Private school inspectors are rubber-stamping failing leaders

Private school inspectors are passing certain school leaders even if in their own reports note they are failing, Ofsted has warned.

The watchdog has delivered a mixed verdict on the Independent Schools Inspectorate, the inspection body for members of the Independent Schools Council, after its annual sample check of its reports.

Ofsted was only able to sample 11 ISI reports written, while it also watched two inspections in situ. The ISI carried out 415 inspections last year.

Despite such a small sample size, Ofsted found two reports which did not meet the ISI’s own standards for inspections.

Two “regulatory compliance reports”, which simply check schools meet the independent school standards, found that the schools in question had failed on certain standards.

But rather than failing the school’s leadership for not meeting those standards, the inspectors still signed them off as meeting leadership and management standards.

In each case, inspectors found “failings which indicated that leadership and management were not compliant”, but this did not translate through to their assessment of the school leaders.

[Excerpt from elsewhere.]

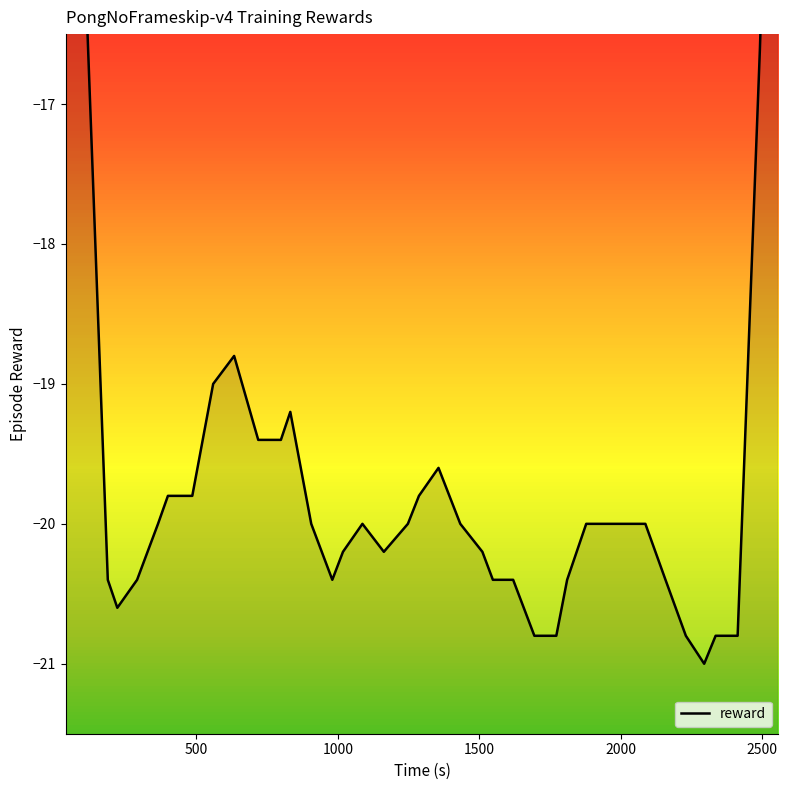

How many categories are shown in the chart?

39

This practice goes against the ISI’s own regulatory requirements, Ofsted warned. The rules state that “in considering whether the leadership and management of the school is compliant, inspectors should consider the frequency, severity or extent of any occasions that a school does not also meet the independent school standards”.

The independent schools standards look at the quality of education, the moral and cultural development of pupils, the welfare and health and safety of pupils, the suitability of staff, premises and accommodation, how information is provided, the complaints procedures, and the quality of leadership and management.

In total, 10 of the reports that Ofsted reviewed were compliance inspections for the independent school standards, and only one report focused on educational quality alone.

The watchdog also observed two inspections on site, which it was not asked to do by the Department for Education last year. Except for the two reports which were inconsistent, the other reports were all in line with the ISI’s own standards for inspections.

Now Ofsted has recommended that the ISI “ensure that inspectors’ judgments on whether schools meet the independent school standards on leadership and management are in line with the ISI’s guidance”.

But Ofsted couldn’t say whether the ISI should get “continued approval” to inspect private schools because of the “limited range of evidence from monitoring commissioned by the DfE”.

Last year, Ofsted looked at seven ISI compliance reports and found it had been inspecting schools perfectly in line with their own regulations.